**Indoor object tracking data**
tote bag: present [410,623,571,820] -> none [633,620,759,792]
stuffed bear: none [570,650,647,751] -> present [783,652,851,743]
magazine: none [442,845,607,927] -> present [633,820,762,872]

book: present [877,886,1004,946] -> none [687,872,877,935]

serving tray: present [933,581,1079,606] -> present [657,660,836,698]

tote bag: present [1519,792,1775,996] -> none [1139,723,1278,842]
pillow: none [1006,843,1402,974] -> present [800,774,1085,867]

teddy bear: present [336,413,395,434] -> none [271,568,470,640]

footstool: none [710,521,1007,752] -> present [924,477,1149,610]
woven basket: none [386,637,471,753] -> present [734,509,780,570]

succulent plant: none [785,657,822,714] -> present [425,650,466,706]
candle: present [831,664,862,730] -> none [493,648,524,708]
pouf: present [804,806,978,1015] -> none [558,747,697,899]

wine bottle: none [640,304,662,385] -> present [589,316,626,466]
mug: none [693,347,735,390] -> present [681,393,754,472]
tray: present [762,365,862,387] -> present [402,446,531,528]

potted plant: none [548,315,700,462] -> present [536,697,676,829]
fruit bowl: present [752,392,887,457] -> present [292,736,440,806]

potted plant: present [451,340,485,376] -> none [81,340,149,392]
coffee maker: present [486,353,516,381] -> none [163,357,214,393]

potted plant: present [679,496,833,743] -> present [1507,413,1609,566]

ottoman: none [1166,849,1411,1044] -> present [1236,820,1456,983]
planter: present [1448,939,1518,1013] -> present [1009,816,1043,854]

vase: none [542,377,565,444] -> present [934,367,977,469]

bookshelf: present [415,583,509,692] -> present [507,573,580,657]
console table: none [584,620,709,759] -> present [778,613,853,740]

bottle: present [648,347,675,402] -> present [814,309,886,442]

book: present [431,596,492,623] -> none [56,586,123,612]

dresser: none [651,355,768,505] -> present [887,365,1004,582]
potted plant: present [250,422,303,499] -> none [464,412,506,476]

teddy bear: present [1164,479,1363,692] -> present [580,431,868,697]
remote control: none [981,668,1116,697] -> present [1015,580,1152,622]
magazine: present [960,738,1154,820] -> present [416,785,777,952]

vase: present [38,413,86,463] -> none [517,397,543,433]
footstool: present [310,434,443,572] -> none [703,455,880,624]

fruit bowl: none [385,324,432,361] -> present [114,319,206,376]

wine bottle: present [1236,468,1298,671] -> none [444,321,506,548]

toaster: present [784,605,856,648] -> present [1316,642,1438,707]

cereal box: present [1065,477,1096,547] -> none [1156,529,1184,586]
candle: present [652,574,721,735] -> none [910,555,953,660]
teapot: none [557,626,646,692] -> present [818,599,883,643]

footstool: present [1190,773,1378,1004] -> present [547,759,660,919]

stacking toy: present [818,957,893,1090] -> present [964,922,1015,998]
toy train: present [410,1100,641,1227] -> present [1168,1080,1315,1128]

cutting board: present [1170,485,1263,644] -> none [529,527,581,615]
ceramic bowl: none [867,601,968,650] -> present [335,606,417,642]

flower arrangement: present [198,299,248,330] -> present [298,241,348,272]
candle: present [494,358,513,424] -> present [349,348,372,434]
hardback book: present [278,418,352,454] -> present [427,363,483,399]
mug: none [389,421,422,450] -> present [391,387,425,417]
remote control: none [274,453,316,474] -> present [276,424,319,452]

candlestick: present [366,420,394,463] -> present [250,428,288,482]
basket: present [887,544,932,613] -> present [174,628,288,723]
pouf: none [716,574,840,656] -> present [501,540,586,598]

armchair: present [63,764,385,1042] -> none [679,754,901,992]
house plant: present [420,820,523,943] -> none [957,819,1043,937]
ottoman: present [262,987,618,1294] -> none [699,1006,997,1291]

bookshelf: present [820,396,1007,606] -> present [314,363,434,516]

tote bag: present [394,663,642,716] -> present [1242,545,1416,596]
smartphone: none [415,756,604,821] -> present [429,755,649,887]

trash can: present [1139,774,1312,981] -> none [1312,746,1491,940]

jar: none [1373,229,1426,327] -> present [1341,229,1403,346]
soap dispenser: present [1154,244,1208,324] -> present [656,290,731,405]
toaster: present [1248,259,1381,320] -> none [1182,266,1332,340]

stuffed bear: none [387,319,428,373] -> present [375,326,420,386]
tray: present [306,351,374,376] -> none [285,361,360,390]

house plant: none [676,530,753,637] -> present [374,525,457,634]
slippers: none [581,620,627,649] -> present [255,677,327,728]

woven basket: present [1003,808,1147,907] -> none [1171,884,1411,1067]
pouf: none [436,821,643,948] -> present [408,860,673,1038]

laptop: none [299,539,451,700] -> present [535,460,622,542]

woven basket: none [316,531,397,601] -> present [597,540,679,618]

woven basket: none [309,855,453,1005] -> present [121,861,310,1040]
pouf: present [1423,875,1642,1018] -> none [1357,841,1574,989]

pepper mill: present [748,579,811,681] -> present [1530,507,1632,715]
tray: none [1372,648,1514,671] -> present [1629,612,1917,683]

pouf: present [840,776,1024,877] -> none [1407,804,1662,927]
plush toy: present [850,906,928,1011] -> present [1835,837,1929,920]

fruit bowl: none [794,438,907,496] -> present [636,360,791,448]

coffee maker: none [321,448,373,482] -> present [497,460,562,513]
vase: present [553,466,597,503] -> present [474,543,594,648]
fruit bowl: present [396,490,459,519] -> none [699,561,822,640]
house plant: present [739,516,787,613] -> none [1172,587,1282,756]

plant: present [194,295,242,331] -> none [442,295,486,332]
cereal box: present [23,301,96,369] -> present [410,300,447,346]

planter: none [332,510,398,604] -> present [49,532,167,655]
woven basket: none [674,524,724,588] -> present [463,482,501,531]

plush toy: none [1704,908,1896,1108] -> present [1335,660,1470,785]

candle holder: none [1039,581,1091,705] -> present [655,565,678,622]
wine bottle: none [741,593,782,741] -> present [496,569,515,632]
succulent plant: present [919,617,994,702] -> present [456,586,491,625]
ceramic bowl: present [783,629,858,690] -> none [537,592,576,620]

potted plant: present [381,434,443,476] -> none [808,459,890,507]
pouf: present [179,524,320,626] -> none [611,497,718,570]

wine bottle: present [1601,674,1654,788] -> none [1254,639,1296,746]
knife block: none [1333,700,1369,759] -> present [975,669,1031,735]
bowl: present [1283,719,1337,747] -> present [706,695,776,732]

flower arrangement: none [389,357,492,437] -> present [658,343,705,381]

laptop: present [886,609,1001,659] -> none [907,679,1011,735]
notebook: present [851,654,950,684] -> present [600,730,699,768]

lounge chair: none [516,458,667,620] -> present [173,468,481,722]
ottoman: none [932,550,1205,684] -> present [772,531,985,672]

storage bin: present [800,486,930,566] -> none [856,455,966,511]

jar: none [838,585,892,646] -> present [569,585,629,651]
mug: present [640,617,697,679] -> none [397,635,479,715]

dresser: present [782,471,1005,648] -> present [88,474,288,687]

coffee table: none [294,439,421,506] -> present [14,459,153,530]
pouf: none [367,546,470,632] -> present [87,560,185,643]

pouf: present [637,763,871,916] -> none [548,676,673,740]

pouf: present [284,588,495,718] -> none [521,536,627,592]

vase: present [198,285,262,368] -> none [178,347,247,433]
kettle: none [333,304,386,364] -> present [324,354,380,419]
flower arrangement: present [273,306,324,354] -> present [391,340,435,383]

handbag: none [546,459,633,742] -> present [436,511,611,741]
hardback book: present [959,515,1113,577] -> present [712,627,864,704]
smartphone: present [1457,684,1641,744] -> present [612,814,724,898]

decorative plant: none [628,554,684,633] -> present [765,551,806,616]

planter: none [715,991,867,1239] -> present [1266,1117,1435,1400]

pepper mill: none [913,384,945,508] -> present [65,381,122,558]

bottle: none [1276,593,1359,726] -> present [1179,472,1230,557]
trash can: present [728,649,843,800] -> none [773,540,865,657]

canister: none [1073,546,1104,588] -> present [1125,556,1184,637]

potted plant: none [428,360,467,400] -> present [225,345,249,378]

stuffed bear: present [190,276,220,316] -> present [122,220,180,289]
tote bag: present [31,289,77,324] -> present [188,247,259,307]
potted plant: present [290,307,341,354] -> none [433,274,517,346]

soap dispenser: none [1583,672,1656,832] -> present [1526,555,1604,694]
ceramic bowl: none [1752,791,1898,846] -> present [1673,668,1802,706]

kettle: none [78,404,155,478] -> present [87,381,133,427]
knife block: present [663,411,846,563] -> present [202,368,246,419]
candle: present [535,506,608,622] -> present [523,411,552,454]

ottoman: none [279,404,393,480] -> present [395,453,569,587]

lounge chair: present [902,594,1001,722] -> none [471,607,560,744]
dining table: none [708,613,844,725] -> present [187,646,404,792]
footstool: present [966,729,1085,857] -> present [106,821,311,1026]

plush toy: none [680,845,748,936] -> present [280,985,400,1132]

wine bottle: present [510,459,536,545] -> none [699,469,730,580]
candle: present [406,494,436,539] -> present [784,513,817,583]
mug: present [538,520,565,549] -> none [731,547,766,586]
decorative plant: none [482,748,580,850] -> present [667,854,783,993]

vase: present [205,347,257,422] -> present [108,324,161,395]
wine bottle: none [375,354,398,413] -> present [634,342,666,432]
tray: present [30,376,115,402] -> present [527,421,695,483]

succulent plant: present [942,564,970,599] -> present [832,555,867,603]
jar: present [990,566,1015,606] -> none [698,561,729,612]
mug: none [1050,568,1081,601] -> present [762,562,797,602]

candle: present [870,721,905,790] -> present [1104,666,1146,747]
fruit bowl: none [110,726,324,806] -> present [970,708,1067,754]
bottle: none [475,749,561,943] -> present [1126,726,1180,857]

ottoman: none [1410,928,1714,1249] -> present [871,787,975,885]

**DIRECTIONS FOR THIS TASK**
Using the records above, copy every line that has the word "teddy" in it.

**SOLUTION BELOW**
teddy bear: present [336,413,395,434] -> none [271,568,470,640]
teddy bear: present [1164,479,1363,692] -> present [580,431,868,697]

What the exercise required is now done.